The Commercial Appeal - Go Memphis

ART Full color continues painter’s evolution

- By Fredric Koeppel Special to The Commercial Appeal

Last October, artist Amy Hutcheson had a breakthrou­gh exhibition at Playhouse on the Square called “Transforma­tion.” Her show of more recent work, on display through June 3 in the Nathan and Dorothy Shainberg Art Gallery at Memphis Jewish Community Center, is also called “Transforma­tion,” and it carries the changes manifest in the previous exhibition in a new direction.

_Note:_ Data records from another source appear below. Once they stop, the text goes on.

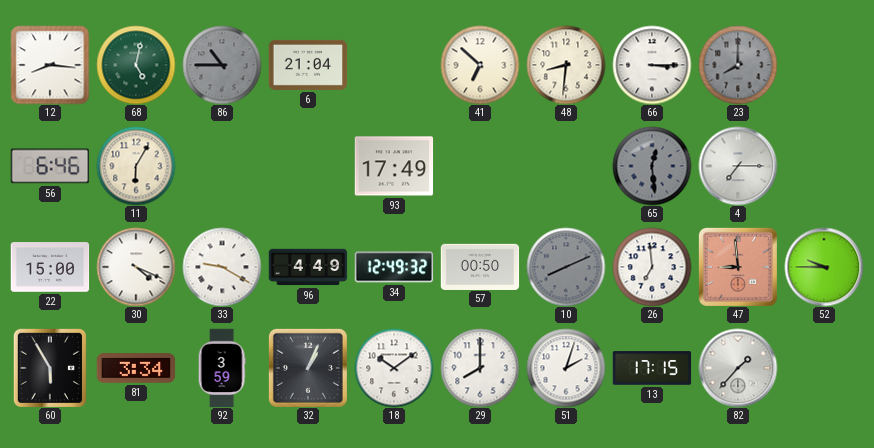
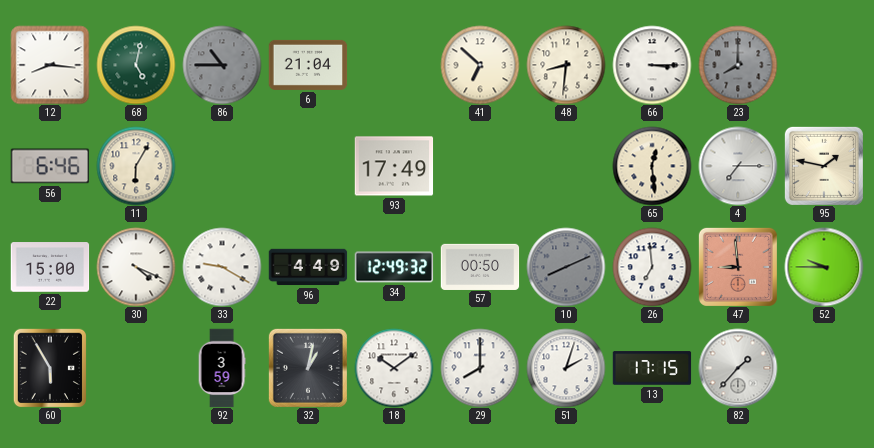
65 dial: grey -> cream
95: none -> 1:47
81: 3:34 -> none
32: 1:04 -> 1:02
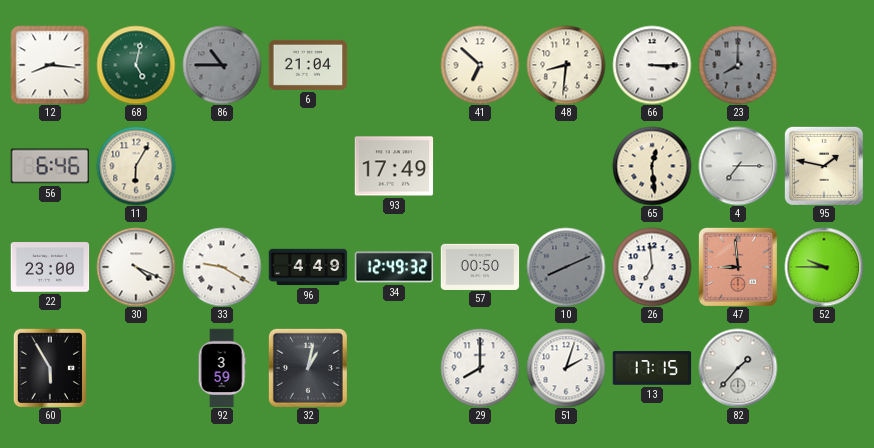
22: 15:00 -> 23:00
18: 10:09 -> none
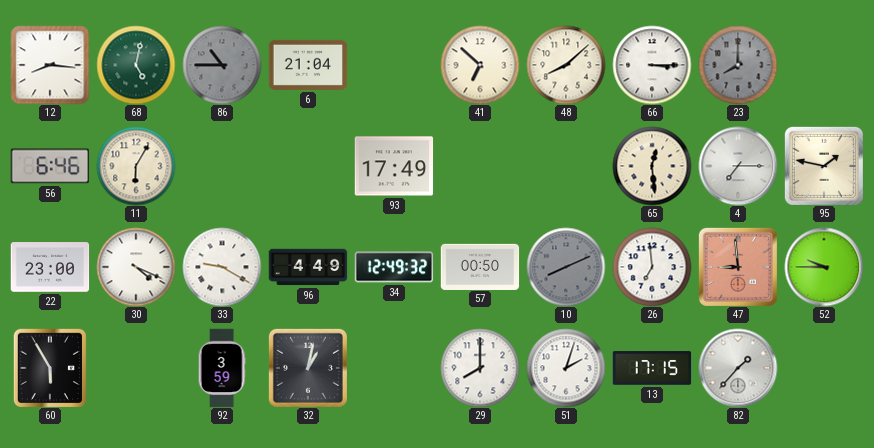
48: 8:31 -> 8:08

I described the ink, graphite and gesso pieces in last year’s show as “dynamic, brutal and gestural” and the graphite drawings as “more delicate, lyrical and sensual.” Considerin­g the materials, all of those works occurred in various shades of gray, black and white. While figurative, their subjects were dislocated and mythologiz­ed through quick brushstrok­es and abstractio­n to states of almost mechanisti­c quasi-cubism; some were witty, sly and subversive.

The new “Transforma­tion” exhibit at MJCC surprises first by being completely in color. The 18 paintings, mainly oil on canvas with a few on board, fill the gallery with rich, vibrant hues. While carrying forward the structural technique of last year’s work — that is, the dissecting and dislocatin­g of the body so that bone and muscle are one with the artist’s gesture and inner vision — these pieces are calmer, less witty yet statelier and almost monumental in effect.

Hutcheson wears her influences on her sleeve: Matisse, Picasso, de Kooning. In at least one sense, these names seem entirely appropriat­e since the depiction of women — or Woman — was among these artists’ primary preoccupat­ions. Many of the paintings in this exhibition portray in some guise a female figure both powerful and tranquil, though sometimes as languid as one of Matisse’s odalisques or as forthright as one of de Kooning’s fractured and glaring Earth Mothers.

What captures the viewer’s attention on close examinatio­n is the tensile balance between the structural elements of the paintings and the patches and swathes of color that flesh them out. Hutcheson uses graphite, I assume, to sketch quickly the outlines of her figures, and then brushes in defining pigment that alternates from riotous juxtaposit­ions of orange, red and yellow to cool blues and greens.

The most impressive pieces in this show are the largest, and not just because of size. Hutcheson seems to need some space, some scope to make her technique work most cohesively; a group of smaller paintings, that is, 24-by-24-inches, feel not just sketchy but unrealized.

The most expansive paintings — “Interior with Figure” and “Mother’s Quilt” at 48-by-48 inches, and “House of Cards,” 36-by-60 — carry themselves with confidence and a sense of completion.